[[ Source text open ]]
Tuesday, December 24, 2019

[The Integrity Cell] on the Decadence of the Short Film




by Dontrell Lovet't
from, [PsychoNeuroFilmography]




The short film has long been the most transparent form of film in America; neither major production nor aphorism, it projects the most potent apex that is diluted over a longer time extent than the major motion picture. Lost in its own resplendence, reduced by its own significance, fed only by a metaphysical hunger, it is a body that must empty itself of the most mainstream cliches and rediscover the origins the moment the reel begin to turn. Man has long dwelled in its own reduction, in its own illusion of grandeur; it is in film, namely the short, that imperfection isn't hidden in a slow anticipation to something predicted, but a truth willing to come out of thin air to risk everything.
[[ Source text closed ]]
[[ Extracted data open ]]
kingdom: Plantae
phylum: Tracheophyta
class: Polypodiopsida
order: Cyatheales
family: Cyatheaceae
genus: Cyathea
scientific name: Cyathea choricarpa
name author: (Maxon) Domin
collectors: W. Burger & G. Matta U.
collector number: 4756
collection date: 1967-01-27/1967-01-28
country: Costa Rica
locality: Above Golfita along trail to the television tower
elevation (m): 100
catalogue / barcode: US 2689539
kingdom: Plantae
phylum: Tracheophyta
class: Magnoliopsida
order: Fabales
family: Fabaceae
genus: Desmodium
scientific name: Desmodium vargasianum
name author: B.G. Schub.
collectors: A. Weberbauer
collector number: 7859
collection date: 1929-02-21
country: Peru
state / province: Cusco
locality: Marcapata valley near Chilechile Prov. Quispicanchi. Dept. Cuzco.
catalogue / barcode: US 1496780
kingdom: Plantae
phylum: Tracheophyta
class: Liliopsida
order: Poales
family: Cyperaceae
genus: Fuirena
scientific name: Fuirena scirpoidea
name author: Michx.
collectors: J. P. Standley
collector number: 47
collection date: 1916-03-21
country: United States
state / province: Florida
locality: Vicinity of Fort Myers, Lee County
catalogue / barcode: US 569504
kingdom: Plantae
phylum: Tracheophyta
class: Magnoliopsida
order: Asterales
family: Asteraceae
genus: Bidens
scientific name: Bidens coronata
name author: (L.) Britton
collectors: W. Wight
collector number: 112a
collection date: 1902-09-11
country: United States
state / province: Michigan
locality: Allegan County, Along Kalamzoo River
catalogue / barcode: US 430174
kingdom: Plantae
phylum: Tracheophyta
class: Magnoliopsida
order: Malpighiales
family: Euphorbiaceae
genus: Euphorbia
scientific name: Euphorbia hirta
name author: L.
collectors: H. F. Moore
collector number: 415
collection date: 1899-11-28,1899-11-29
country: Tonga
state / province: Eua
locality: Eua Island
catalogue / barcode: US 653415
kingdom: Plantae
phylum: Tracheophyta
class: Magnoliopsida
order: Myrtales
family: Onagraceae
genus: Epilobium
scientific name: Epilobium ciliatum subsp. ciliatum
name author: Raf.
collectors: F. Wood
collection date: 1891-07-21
[[ Extracted data closed ]]
What you are asked to do: Continue the essay on the short film, starting after its last sentence.

The answer:
The film can bring the sun into a focal and reduce it in the same manner, create a deep chasm of deceit, cleverly hoist darkness from its association and disassociate it. More often than not, the footage will fail, and if it does not, it will do no more than to create the shell of its own disquiet. Because the mainstream film is littered with brand and popular names, it prevents the perspective of one seeing it as the dismemberment, as unoriginal, a stolen thing from the past which Artaud believe masterpieces must remain. To resurrect these masterpieces are not a stroke of genius, but a retreat of the auteurs into the darker corners of themselves. Truffaut believed that the filmmaker is the author of the film and thus exposes their own perceptions. The perception is major motion picture has been compromised, an impossible compromise tainted with incapability, borrowed visions from bygone greats, brought into modern, is inane when it has not become from a dream in utero.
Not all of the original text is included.